Work item — Set down each of the records below exactly as it reads. No pictures go into the copy.

Collection entries
#####
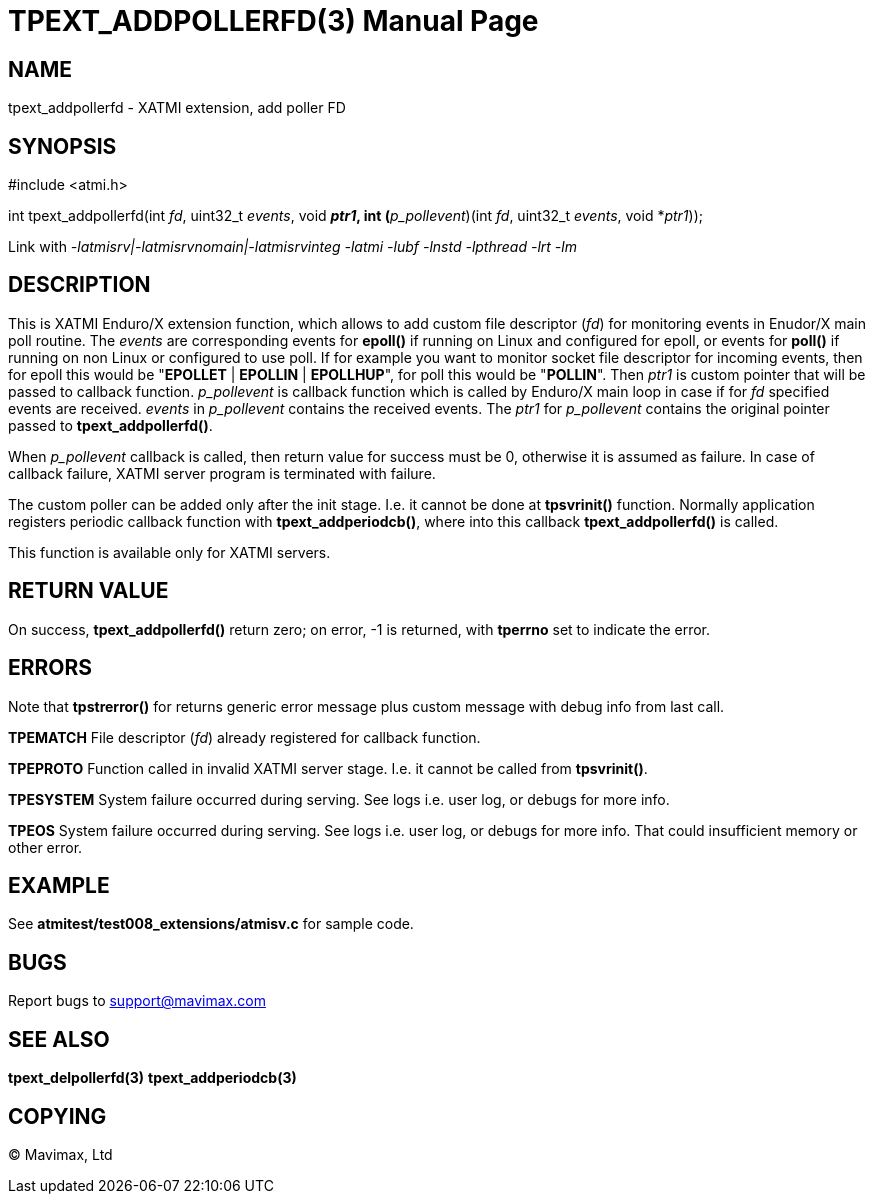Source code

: TPEXT_ADDPOLLERFD(3)
====================
:doctype: manpage


NAME
----
tpext_addpollerfd - XATMI extension, add poller FD


SYNOPSIS
--------
#include <atmi.h>

int tpext_addpollerfd(int 'fd', uint32_t 'events', void *'ptr1', int (*'p_pollevent')(int 'fd', uint32_t 'events', void *'ptr1'));

Link with '-latmisrv|-latmisrvnomain|-latmisrvinteg -latmi -lubf -lnstd -lpthread -lrt -lm'

DESCRIPTION
-----------
This is XATMI Enduro/X extension function, which allows to add custom file descriptor ('fd') for monitoring events in Enudor/X main poll routine. The 'events' are corresponding events for *epoll()* if running on Linux and configured for epoll, or events for *poll()* if running on non Linux or configured to use poll. If for example you want to monitor socket file descriptor for incoming events, then for epoll this would be "*EPOLLET* | *EPOLLIN* | *EPOLLHUP*", for poll this would be "*POLLIN*". Then 'ptr1' is custom pointer that will be passed to callback function. 'p_pollevent' is callback function which is called by Enduro/X main loop in case if for 'fd' specified events are received. 'events' in 'p_pollevent' contains the received events. The 'ptr1' for 'p_pollevent' contains the original pointer passed to *tpext_addpollerfd()*.

When 'p_pollevent' callback is called, then return value for success must be 0, otherwise it is assumed as failure. In case of callback failure, XATMI server program is terminated with failure.

The custom poller can be added only after the init stage. I.e. it cannot be done at *tpsvrinit()* function. Normally application registers periodic callback function with *tpext_addperiodcb()*, where into this callback *tpext_addpollerfd()* is called.

This function is available only for XATMI servers.

RETURN VALUE
------------
On success, *tpext_addpollerfd()* return zero; on error, -1 is returned, with *tperrno* set to indicate the error.

ERRORS
------
Note that *tpstrerror()* for returns generic error message plus custom message with debug info from last call.

*TPEMATCH* File descriptor ('fd') already registered for callback function.

*TPEPROTO* Function called in invalid XATMI server stage. I.e. it cannot be called from *tpsvrinit()*.

*TPESYSTEM* System failure occurred during serving. See logs i.e. user log, or debugs for more info.

*TPEOS* System failure occurred during serving. See logs i.e. user log, or debugs for more info. That could insufficient memory or other error.

EXAMPLE
-------
See *atmitest/test008_extensions/atmisv.c* for sample code.

BUGS
----
Report bugs to support@mavimax.com

SEE ALSO
--------
*tpext_delpollerfd(3)* *tpext_addperiodcb(3)*

COPYING
-------
(C) Mavimax, Ltd


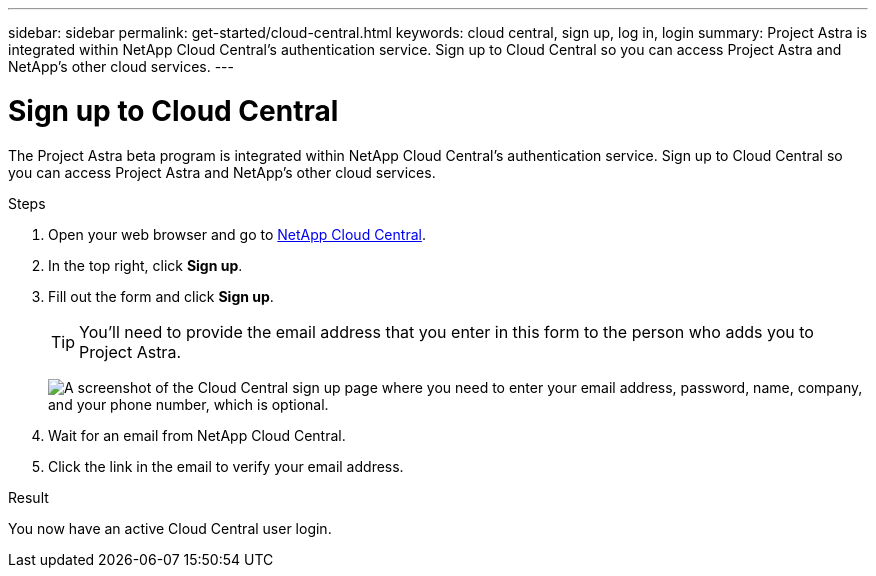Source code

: ---
sidebar: sidebar
permalink: get-started/cloud-central.html
keywords: cloud central, sign up, log in, login
summary: Project Astra is integrated within NetApp Cloud Central's authentication service. Sign up to Cloud Central so you can access Project Astra and NetApp’s other cloud services.
---

= Sign up to Cloud Central
:hardbreaks:
:icons: font
:imagesdir: ../media/get-started/

[.lead]
The Project Astra beta program is integrated within NetApp Cloud Central's authentication service. Sign up to Cloud Central so you can access Project Astra and NetApp’s other cloud services.

.Steps

. Open your web browser and go to https://cloud.netapp.com[NetApp Cloud Central^].

. In the top right, click *Sign up*.

. Fill out the form and click *Sign up*.
+
TIP: You'll need to provide the email address that you enter in this form to the person who adds you to Project Astra.
+
image:screenshot-cloud-central-signup.gif["A screenshot of the Cloud Central sign up page where you need to enter your email address, password, name, company, and your phone number, which is optional."]

. Wait for an email from NetApp Cloud Central.

. Click the link in the email to verify your email address.

.Result

You now have an active Cloud Central user login.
#####
Result below —
Source code

: TPEXT_ADDPOLLERFD(3)
====================
:doctype: manpage


NAME
----
tpext_addpollerfd - XATMI extension, add poller FD


SYNOPSIS
--------
#include <atmi.h>

int tpext_addpollerfd(int 'fd', uint32_t 'events', void *'ptr1', int (*'p_pollevent')(int 'fd', uint32_t 'events', void *'ptr1'));

Link with '-latmisrv|-latmisrvnomain|-latmisrvinteg -latmi -lubf -lnstd -lpthread -lrt -lm'

DESCRIPTION
-----------
This is XATMI Enduro/X extension function, which allows to add custom file descriptor ('fd') for monitoring events in Enudor/X main poll routine. The 'events' are corresponding events for *epoll()* if running on Linux and configured for epoll, or events for *poll()* if running on non Linux or configured to use poll. If for example you want to monitor socket file descriptor for incoming events, then for epoll this would be "*EPOLLET* | *EPOLLIN* | *EPOLLHUP*", for poll this would be "*POLLIN*". Then 'ptr1' is custom pointer that will be passed to callback function. 'p_pollevent' is callback function which is called by Enduro/X main loop in case if for 'fd' specified events are received. 'events' in 'p_pollevent' contains the received events. The 'ptr1' for 'p_pollevent' contains the original pointer passed to *tpext_addpollerfd()*.

When 'p_pollevent' callback is called, then return value for success must be 0, otherwise it is assumed as failure. In case of callback failure, XATMI server program is terminated with failure.

The custom poller can be added only after the init stage. I.e. it cannot be done at *tpsvrinit()* function. Normally application registers periodic callback function with *tpext_addperiodcb()*, where into this callback *tpext_addpollerfd()* is called.

This function is available only for XATMI servers.

RETURN VALUE
------------
On success, *tpext_addpollerfd()* return zero; on error, -1 is returned, with *tperrno* set to indicate the error.

ERRORS
------
Note that *tpstrerror()* for returns generic error message plus custom message with debug info from last call.

*TPEMATCH* File descriptor ('fd') already registered for callback function.

*TPEPROTO* Function called in invalid XATMI server stage. I.e. it cannot be called from *tpsvrinit()*.

*TPESYSTEM* System failure occurred during serving. See logs i.e. user log, or debugs for more info.

*TPEOS* System failure occurred during serving. See logs i.e. user log, or debugs for more info. That could insufficient memory or other error.

EXAMPLE
-------
See *atmitest/test008_extensions/atmisv.c* for sample code.

BUGS
----
Report bugs to support@mavimax.com

SEE ALSO
--------
*tpext_delpollerfd(3)* *tpext_addperiodcb(3)*

COPYING
-------
(C) Mavimax, Ltd


Source code

: ---
sidebar: sidebar
permalink: get-started/cloud-central.html
keywords: cloud central, sign up, log in, login
summary: Project Astra is integrated within NetApp Cloud Central's authentication service. Sign up to Cloud Central so you can access Project Astra and NetApp’s other cloud services.
---

= Sign up to Cloud Central
:hardbreaks:
:icons: font
:imagesdir: ../media/get-started/

[.lead]
The Project Astra beta program is integrated within NetApp Cloud Central's authentication service. Sign up to Cloud Central so you can access Project Astra and NetApp’s other cloud services.

.Steps

. Open your web browser and go to https://cloud.netapp.com[NetApp Cloud Central^].

. In the top right, click *Sign up*.

. Fill out the form and click *Sign up*.
+
TIP: You'll need to provide the email address that you enter in this form to the person who adds you to Project Astra.
+
image:screenshot-cloud-central-signup.gif["A screenshot of the Cloud Central sign up page where you need to enter your email address, password, name, company, and your phone number, which is optional."]

. Wait for an email from NetApp Cloud Central.

. Click the link in the email to verify your email address.

.Result

You now have an active Cloud Central user login.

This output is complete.